── Text block
Within the last decade, the electronic marketplace for lower-priced consumer goods has grown exponentially. In the real estate industry, concern about the high costs involved in mortgage transactions has led to consumers shopping for mortgage products on the Web. However, that shopping does not produce many electronic originations. Why is this?
Contract laws, and state real property laws in particular, simply did not contemplate the business reality that is developing today. Electronic communications have raised particular issues for real property transactions. For example, the statute of frauds, which requires that many documents be in writing, clearly is inconsistent with current trends. The changes that this new technology will engender for the title insurance industry are dramatic. In the words of Charlie Foster, ALTA®'s President, and Chairman of the Board & CEO of LandAmerica, "If the world really needs another new beginning, here it is." Will the title industry be ready to cope with this new world? ALTA® believes that it will, and in fact, ALTA® members participating in the ALTA® Federal Conference this past March lobbied to achieve inclusion in Federal legislation of several of the provisions described below to facilitate electronic real property and insurance contracts.
────
── Material
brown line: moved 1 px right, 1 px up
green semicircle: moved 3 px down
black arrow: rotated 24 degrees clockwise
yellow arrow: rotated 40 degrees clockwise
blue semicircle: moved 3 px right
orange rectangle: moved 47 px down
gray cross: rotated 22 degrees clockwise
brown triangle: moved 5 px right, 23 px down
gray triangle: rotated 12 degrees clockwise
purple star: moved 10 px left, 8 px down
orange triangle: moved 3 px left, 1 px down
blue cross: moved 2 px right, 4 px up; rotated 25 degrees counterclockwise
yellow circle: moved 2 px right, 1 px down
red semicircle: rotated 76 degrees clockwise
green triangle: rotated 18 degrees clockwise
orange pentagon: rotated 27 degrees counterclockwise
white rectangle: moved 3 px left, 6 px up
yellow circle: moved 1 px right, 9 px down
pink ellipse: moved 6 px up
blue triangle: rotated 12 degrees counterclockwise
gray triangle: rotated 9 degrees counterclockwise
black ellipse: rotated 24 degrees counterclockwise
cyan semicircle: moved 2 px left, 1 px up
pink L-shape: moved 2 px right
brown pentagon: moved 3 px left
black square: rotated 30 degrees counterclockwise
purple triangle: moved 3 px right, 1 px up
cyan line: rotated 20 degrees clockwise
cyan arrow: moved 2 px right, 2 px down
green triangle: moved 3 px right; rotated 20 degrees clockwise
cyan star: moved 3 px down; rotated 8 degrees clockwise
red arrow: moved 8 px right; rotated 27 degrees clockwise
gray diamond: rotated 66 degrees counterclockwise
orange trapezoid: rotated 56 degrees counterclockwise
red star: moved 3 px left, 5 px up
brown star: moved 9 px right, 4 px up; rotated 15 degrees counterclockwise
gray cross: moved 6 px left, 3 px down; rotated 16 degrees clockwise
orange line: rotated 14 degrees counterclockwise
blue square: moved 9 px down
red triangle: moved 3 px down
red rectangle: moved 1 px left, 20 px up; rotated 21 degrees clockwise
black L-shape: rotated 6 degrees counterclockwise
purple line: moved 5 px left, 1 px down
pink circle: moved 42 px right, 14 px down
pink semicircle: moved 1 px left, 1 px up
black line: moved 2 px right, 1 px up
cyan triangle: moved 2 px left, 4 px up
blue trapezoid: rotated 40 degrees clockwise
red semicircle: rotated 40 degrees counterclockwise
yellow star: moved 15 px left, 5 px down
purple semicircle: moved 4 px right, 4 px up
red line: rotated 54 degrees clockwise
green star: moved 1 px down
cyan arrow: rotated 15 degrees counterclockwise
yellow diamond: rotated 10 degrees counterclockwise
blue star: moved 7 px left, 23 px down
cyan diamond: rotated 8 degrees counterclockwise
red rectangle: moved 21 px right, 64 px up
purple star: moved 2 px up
────
Exercise requirements:
1) Based on the passage on electronic mortgage transactions, decide whether each statement agrees with it. Give yes or no for each, with the deciding words quoted from the passage.
(a) Consumers shopping for mortgage products on the Web leads to many electronic originations.
(b) The statute of frauds requires that many documents be in writing.
(c) ALTA® members at the ALTA® Federal Conference lobbied for provisions to be included in Federal legislation.
2) Write out, unchanged, the rows from the first row through the row that contains "orange rectangle: moved 47 px down", with both included.

Answers:
1)
(a) No: "that shopping does not produce many electronic originations."
(b) Yes: "the statute of frauds, which requires that many documents be in writing"
(c) Yes: "lobbied to achieve inclusion in Federal legislation of several of the provisions"

2)
brown line: moved 1 px right, 1 px up
green semicircle: moved 3 px down
black arrow: rotated 24 degrees clockwise
yellow arrow: rotated 40 degrees clockwise
blue semicircle: moved 3 px right
orange rectangle: moved 47 px down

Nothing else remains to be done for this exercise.